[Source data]
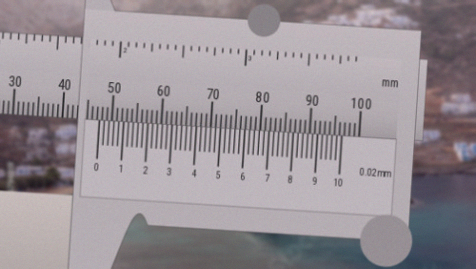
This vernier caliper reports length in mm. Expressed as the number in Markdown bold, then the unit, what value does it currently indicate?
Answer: **47.5** mm
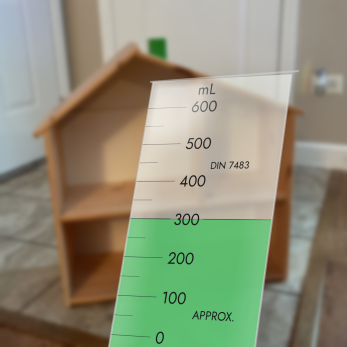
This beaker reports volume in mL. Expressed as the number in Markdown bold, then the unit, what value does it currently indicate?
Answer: **300** mL
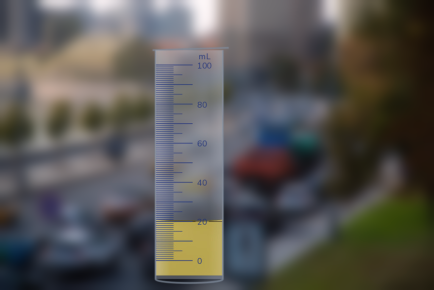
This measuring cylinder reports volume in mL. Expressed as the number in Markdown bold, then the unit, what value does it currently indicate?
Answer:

### What the exercise asks
Copy out the lines above, starting at the beginning and ending with the line containing "Answer: **300** mL", leaving out the pictures.

### Exercise response
This vernier caliper reports length in mm. Expressed as the number in Markdown bold, then the unit, what value does it currently indicate?
Answer: **47.5** mm
This beaker reports volume in mL. Expressed as the number in Markdown bold, then the unit, what value does it currently indicate?
Answer: **300** mL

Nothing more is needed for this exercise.